Rewrite the thread about moving to Thailand from the words "## AnyGivenDay (Feb" through "a TESOL certification?", putting "settling down" in place of "retiring".

** BEGIN Selected passage **

# American Woman Moving to Thailand



## AnyGivenDay (Feb 23, 2010)

My questions relate to my possible move to Thailand, teaching English and hopefully retiring there. Anyone know which school in Thailand is the best for a TESOL certification? 

Thanks!


----------



## gino (Jul 20, 2009)

You might want to read “Success on your Certificate Course in English Language Teaching” by Caroline Brandt.


----------



## Mr. Soap (Feb 6, 2010)

*Best Place for TESOL cert.*

After reading the book suggested by Gino and you still want to get a TESOL cert., AUA is probably the best place.

** END Selected passage **
** BEGIN Material shown **

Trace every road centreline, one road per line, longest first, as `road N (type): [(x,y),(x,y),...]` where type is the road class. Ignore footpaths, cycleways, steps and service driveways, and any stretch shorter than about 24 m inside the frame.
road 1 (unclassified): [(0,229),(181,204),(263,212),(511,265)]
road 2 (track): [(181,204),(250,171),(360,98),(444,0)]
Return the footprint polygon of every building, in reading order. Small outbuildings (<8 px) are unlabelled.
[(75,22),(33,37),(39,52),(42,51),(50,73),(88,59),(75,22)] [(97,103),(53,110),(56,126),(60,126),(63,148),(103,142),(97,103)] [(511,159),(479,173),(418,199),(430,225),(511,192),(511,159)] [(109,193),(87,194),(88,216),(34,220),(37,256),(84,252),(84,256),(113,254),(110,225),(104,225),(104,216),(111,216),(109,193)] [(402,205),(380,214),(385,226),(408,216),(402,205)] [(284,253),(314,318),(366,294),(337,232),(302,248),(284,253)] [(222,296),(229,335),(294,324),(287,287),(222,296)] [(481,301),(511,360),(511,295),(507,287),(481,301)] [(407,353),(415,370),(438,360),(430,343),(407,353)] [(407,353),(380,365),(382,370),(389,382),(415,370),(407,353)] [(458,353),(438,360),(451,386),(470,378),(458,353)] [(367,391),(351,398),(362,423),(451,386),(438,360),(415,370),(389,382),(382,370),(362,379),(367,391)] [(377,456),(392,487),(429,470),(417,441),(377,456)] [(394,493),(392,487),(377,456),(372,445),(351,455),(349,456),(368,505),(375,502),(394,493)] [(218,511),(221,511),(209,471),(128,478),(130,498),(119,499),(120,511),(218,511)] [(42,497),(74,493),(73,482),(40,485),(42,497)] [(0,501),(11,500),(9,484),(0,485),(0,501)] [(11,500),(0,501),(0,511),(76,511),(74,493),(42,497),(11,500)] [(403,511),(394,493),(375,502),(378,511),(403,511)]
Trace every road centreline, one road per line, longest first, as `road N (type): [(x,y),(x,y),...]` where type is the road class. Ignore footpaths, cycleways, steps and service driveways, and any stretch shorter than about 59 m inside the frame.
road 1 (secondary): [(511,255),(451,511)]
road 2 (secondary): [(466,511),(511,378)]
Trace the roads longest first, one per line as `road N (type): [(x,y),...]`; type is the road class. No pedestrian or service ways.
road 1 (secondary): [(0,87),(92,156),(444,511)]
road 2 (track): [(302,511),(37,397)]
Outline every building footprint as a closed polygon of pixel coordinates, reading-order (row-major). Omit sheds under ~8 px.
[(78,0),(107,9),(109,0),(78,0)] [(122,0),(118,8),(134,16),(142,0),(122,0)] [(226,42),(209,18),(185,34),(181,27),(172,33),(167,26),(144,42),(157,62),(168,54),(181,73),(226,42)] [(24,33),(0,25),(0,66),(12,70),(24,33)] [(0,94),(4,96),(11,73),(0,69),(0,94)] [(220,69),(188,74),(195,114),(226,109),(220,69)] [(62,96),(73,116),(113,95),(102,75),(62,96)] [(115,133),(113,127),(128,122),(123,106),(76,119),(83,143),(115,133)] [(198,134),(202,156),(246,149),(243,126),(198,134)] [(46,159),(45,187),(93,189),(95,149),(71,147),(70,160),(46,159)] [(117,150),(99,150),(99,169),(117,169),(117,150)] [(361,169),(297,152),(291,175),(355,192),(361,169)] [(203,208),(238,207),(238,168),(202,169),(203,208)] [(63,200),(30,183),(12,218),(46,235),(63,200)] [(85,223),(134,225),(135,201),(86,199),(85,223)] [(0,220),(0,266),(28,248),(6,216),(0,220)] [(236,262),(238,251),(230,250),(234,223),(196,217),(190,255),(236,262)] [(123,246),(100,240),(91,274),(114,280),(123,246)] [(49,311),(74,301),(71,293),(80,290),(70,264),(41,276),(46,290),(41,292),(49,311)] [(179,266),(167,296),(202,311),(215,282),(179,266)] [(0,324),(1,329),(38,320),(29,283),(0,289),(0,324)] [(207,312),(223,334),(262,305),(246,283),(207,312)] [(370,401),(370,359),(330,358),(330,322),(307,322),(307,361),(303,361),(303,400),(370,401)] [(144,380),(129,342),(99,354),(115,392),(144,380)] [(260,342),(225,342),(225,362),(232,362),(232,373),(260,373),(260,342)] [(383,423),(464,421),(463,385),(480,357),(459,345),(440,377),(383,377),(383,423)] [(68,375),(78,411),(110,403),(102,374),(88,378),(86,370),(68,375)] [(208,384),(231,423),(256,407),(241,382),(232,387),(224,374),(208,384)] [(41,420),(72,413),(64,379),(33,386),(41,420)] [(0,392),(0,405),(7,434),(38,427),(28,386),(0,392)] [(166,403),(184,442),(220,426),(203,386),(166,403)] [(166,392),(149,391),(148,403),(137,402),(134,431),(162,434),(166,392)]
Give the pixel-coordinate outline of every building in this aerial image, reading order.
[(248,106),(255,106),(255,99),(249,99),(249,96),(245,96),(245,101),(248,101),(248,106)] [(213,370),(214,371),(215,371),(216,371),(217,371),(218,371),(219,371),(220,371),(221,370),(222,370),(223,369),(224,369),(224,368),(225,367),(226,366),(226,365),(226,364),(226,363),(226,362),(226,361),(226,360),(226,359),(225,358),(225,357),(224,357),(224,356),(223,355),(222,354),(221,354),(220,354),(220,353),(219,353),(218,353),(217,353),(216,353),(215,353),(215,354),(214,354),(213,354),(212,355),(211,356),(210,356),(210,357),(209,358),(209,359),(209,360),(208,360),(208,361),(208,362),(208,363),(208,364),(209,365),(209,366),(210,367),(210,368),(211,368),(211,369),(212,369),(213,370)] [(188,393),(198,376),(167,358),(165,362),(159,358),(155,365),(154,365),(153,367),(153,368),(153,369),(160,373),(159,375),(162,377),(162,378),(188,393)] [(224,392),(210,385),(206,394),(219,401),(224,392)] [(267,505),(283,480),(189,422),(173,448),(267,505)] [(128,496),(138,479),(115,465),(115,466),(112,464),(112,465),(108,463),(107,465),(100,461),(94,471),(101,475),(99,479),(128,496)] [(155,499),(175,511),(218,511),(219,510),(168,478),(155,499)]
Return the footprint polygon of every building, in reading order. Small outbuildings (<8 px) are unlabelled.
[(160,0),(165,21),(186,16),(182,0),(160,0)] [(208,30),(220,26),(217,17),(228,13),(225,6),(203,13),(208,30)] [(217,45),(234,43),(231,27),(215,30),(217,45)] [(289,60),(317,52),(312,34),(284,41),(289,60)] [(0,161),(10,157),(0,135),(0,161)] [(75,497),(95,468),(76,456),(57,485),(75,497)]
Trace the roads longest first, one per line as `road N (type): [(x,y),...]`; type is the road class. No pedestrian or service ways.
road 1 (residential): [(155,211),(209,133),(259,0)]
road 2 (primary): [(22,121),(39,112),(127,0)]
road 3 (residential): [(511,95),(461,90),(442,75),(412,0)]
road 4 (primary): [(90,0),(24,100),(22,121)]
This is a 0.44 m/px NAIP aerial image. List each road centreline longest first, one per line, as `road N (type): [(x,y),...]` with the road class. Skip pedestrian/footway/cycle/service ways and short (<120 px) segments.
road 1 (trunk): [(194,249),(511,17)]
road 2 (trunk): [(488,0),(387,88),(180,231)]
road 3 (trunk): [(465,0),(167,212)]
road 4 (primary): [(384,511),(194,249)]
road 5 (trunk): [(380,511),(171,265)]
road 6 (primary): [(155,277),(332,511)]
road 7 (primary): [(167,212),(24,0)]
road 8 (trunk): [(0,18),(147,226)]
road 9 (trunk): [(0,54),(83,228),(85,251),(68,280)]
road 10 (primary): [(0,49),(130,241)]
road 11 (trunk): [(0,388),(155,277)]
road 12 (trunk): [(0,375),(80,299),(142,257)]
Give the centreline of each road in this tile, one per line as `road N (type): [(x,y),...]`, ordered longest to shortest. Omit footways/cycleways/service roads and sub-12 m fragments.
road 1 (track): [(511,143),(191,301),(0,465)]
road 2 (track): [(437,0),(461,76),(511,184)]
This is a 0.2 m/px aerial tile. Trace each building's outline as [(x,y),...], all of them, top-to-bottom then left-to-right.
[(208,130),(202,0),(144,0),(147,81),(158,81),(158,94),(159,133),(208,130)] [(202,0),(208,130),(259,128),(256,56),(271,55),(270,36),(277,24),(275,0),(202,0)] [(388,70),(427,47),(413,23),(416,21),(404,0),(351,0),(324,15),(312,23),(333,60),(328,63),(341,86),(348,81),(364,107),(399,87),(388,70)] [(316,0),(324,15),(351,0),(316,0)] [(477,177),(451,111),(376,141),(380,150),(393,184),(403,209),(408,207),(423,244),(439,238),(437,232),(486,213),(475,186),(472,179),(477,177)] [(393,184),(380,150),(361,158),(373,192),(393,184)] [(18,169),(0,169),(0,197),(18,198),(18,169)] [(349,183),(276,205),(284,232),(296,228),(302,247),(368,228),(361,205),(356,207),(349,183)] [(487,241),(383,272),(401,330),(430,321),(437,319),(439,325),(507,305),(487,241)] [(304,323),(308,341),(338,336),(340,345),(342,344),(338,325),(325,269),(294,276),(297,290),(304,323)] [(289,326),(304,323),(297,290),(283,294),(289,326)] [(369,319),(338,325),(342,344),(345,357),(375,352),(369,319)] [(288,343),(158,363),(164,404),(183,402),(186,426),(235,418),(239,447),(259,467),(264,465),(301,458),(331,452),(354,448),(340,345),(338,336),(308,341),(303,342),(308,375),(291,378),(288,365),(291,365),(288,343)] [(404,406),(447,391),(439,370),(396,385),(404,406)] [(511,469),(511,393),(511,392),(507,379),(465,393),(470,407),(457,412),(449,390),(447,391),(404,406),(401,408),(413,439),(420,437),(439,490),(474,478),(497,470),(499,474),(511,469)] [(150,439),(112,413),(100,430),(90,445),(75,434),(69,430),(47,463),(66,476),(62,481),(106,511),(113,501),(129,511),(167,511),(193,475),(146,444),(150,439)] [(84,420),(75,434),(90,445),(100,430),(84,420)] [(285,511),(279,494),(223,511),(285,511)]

** END Material shown **

■ Result
## AnyGivenDay (Feb 23, 2010)

My questions relate to my possible move to Thailand, teaching English and hopefully settling down there. Anyone know which school in Thailand is the best for a TESOL certification?